After the release of the Cavs’ NBA Cup schedule, fans can now get a basic idea of how hard the upcoming season will be for the team. With or without load management, the NBA regular season is a long and arduous ordeal in itself, and it only becomes harder when you account for the number of back-to-backs in a team’s schedule. For the 2024-2025 season, the burden falls on the Cavaliers, who will have the most back-to-backs of all 30 teams in the association.

The Cavs will play 16 back to back games in their next season schedule, per a report from Brett Siegel on X, formerly Twitter. Besides the Cavs, other teams with 16 back to back games are the Houston Rockets, Los Angeles Clippers, Oklahoma City Thunder, the Sacramento Kings, and the Washington Wizards.

Why so many back to backs for the Cavs?

Cleveland starDonovan Mitchell watches The Ville during their game against Sideline Cancer on Monday, July 22, 2024 in Louisville, Ky.

© Clare Grant/Courier Journal / USA TODAY NETWORK

Amid the NBA’s efforts to stop load management, it seems counterintuitive and counterproductive for the league to ignore the probable additive effects of back to backs to players’ fatigue levels and physical wear and tear. Fans might think that limiting back to back games would help curb load management by actually allowing players to rest and recover for longer, but the league remains stubborn.

Fewer back to back games wouldn’t also be as concerning to the NBA as a business compared to cutting down the number of games from 82, as some people have also suggested.

However, the NBA did commission a study that eventually found no link between load management and a decrease in player injury risk.
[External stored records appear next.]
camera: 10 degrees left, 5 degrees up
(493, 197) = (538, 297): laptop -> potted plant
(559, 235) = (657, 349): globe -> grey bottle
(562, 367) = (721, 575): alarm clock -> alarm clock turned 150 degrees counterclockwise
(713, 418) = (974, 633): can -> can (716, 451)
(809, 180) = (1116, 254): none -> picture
At this point, it falls upon the Cavs’ medical staff to make sure Donovan Mitchell, Darius Garland, Jarrett Allen, and Evan Mobley remain in top shape throughout the regular season grind, especially if the Cavs want to advance past the second round of the playoffs.
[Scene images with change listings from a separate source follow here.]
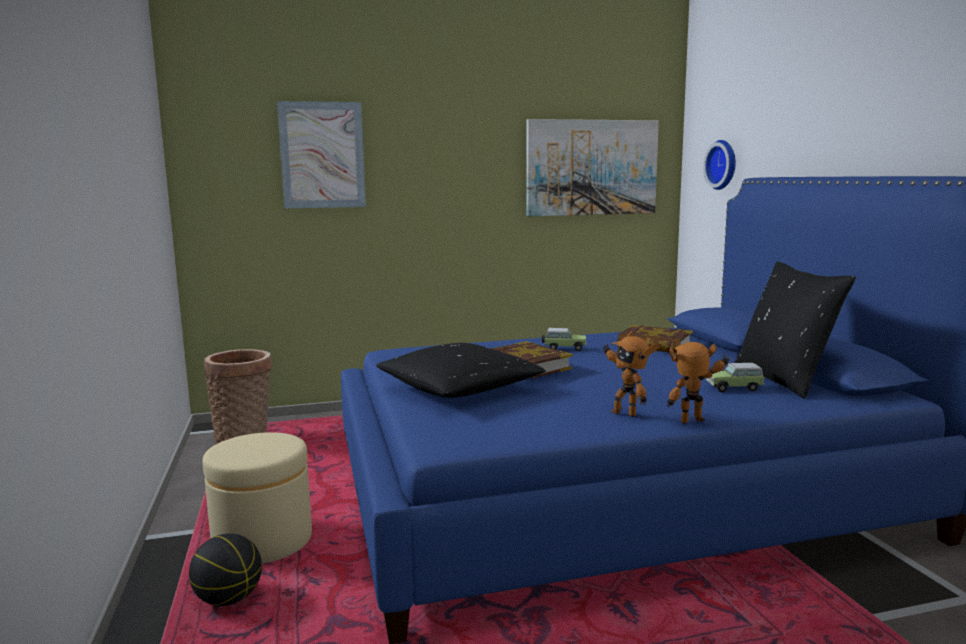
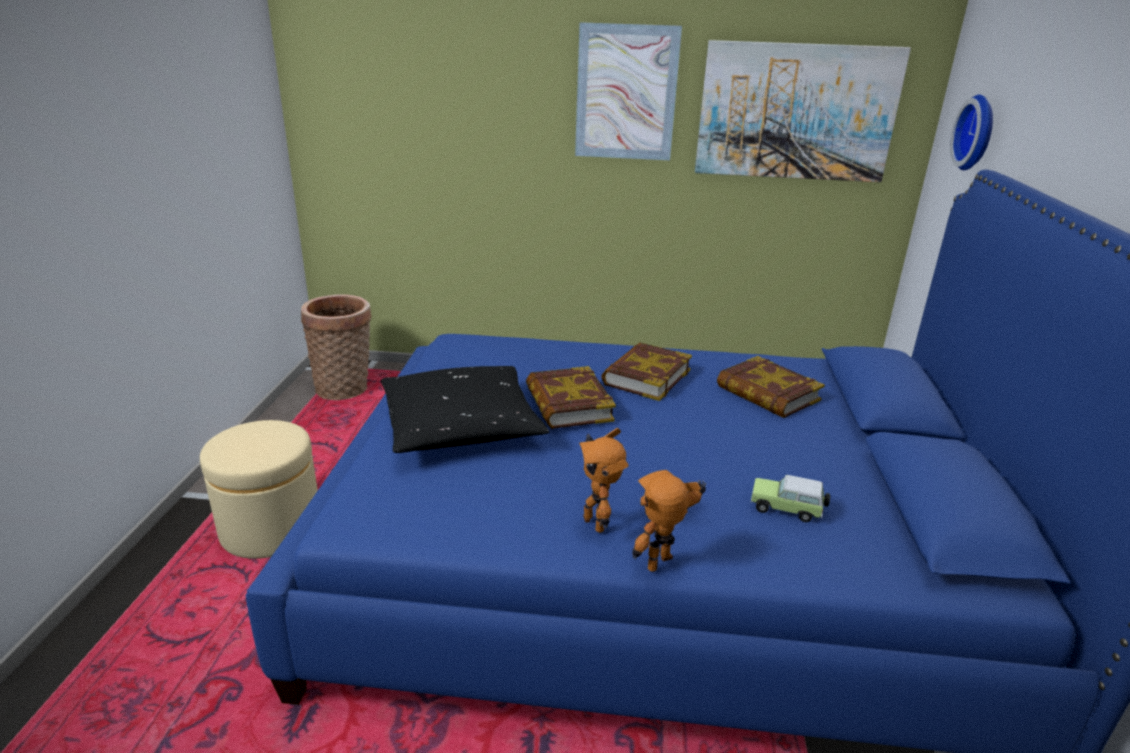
camera: 20 degrees right, 15 degrees up
(229, 599) = (195, 593): basketball -> none
(322, 155) = (444, 79): picture -> picture (626, 93)
(563, 348) = (646, 377): toy car -> book
(695, 423) = (664, 566): toy robot -> toy robot turned 45 degrees counterclockwise
(784, 379) = (875, 506): black pillow -> none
Besides the back to backs, the Cavaliers still have to play in the NBA Cup, an in-season tournament designed to add some flavor to a long season that might get tedious in the middle. Last season, the Los Angeles Lakers won the inaugural tournament.

Still, fans have many reasons to be optimistic. The Cavs just signed Jarrett Allen to a three-year, $91 million max contract extension, while also signing Evan Mobley to a five-year, $224 million extension. Likewise, they’ve also locked in Donovan Mitchell to a three-year extension worth $150.3 million. With their contract situations settled, it’s up to the Cavaliers core to keep delivering postseason success to The Land.